Dikawal 37 Aparat, Sandiaga Uno Sebut Berlebihan & Boros Anggaran

Bakal calon wakil presiden Pilpres 2019 Sandiaga Uno (kanan) tiba untuk menjalani tes kesehatan di RSPAD, Jakarta, Senin (13/8 - 2018). (Antara/Sigid Kurniawan)
21 September 2018 19:33 WIB Newswire Nasional Share :

Solopos.com, JAKARTA -- Joko Widodo - Ma'ruf Amin dan Prabowo Subianto - Sandiaga Uno telah ditetapkan sebagai pasangan calon presiden-calon wakil presiden di Pemilu Presiden (Pilpres) 2019. Karena itu sesuai aturan, fasilitas pengamanan telah diberikan kepada mereka sebagai peserta Pilpres.

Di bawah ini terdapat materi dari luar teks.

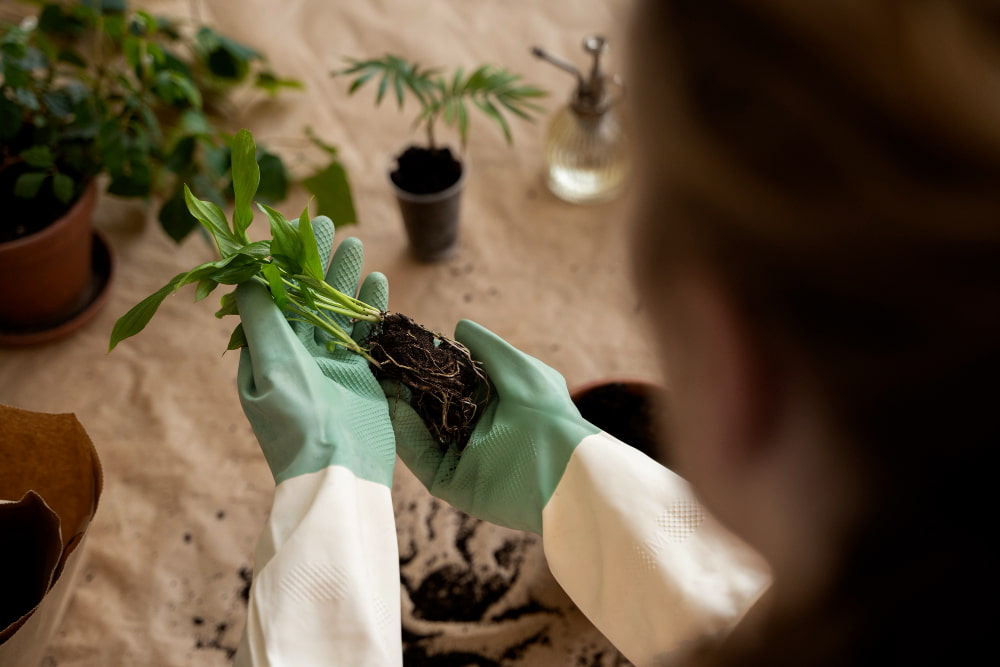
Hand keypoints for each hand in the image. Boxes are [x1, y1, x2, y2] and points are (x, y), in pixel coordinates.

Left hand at [236, 217, 394, 486]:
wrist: (340, 470)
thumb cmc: (297, 420)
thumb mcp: (271, 364)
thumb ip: (261, 317)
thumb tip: (244, 275)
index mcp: (263, 356)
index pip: (269, 299)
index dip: (278, 263)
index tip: (286, 229)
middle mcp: (294, 358)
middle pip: (304, 299)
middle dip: (314, 262)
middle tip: (325, 222)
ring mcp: (328, 366)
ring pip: (335, 311)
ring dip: (344, 278)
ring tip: (355, 243)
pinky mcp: (359, 376)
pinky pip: (363, 333)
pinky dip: (370, 309)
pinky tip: (378, 283)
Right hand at [385, 319, 598, 532]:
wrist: (564, 470)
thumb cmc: (547, 413)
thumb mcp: (519, 368)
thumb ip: (486, 347)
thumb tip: (459, 327)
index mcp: (496, 404)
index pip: (452, 382)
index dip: (428, 367)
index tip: (404, 349)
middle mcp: (477, 430)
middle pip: (431, 407)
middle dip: (406, 387)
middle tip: (382, 365)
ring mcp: (463, 458)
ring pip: (421, 431)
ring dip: (399, 407)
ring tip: (378, 382)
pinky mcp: (452, 484)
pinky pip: (421, 457)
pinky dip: (403, 434)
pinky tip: (390, 408)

Namun Sandiaga meminta agar jumlah pengawal terhadap dirinya dan Prabowo tidak terlalu banyak. Sandi beralasan hal itu agar menghemat anggaran negara.

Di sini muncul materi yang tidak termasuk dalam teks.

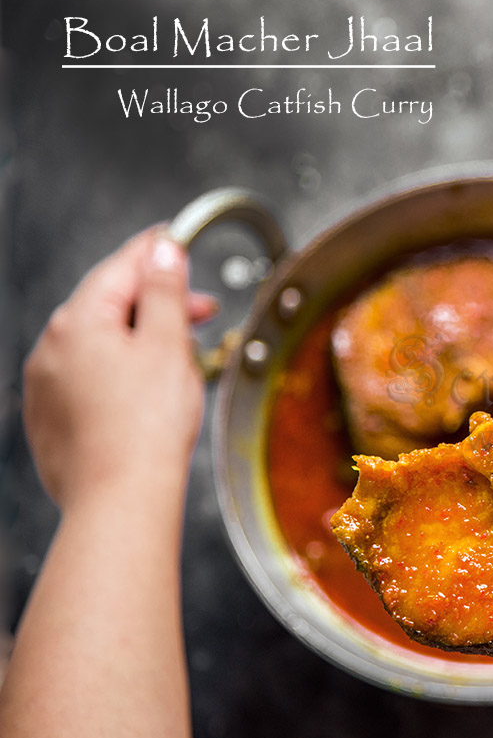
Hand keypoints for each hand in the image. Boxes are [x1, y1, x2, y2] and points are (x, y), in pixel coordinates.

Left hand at [22, 228, 216, 510]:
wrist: (121, 499)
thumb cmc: (146, 429)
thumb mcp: (169, 345)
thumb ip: (166, 291)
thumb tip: (162, 251)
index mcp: (78, 322)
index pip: (121, 267)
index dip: (155, 251)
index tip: (176, 239)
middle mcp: (52, 349)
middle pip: (108, 306)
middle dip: (156, 303)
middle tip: (201, 310)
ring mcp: (46, 386)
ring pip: (98, 344)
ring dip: (139, 341)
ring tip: (180, 358)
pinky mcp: (50, 419)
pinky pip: (88, 380)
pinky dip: (119, 374)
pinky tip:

"Saya sedang berkoordinasi dengan Prabowo agar pengawalan jauh dikurangi karena beban anggarannya besar," kata Sandiaga di kediaman Prabowo di Jalan Kertanegata 4, Jakarta, Jumat (21/9/2018).

Menurut dia, selama ini dirinya dan Prabowo aman saat berkeliling Indonesia untuk bertemu dan menyerap aspirasi masyarakat. Karena itu, dia menganggap jumlah pengawalan sebanyak 37 orang termasuk berlebihan sehingga pihaknya akan bernegosiasi agar bisa dikurangi meskipun sudah ada aturannya.

"Kita tahu bahwa kondisi ekonomi sedang berat dan alami turbulensi sehingga harapan rakyat ingin kita jangan boros anggaran. Lebih baik ada penghematan dan mengurangi pemborosan dan membantu negara dengan mengurangi biaya pengawalan capres-cawapres," ujarnya.

Sebelumnya, Polri mengerahkan pengamanan melekat terhadap pasangan Joko Widodo-Ma'ruf Amin dan pasangan Prabowo Subianto-Sandiaga Uno setelah ditetapkan sebagai peserta Pilpres 2019 oleh KPU. Wakil Kepala Polri Komjen Ari Dono mengatakan, setelah penetapan tersebut, pihaknya mengerahkan 37 polisi untuk masing-masing calon.

Ari Dono menambahkan, khusus pengamanan Jokowi sebagai Presiden tetap menjadi kewenangan Pasukan Pengamanan Presiden (Paspampres). Namun apabila Jokowi cuti sebagai presiden, maka pengamanan akan diambil alih Polri.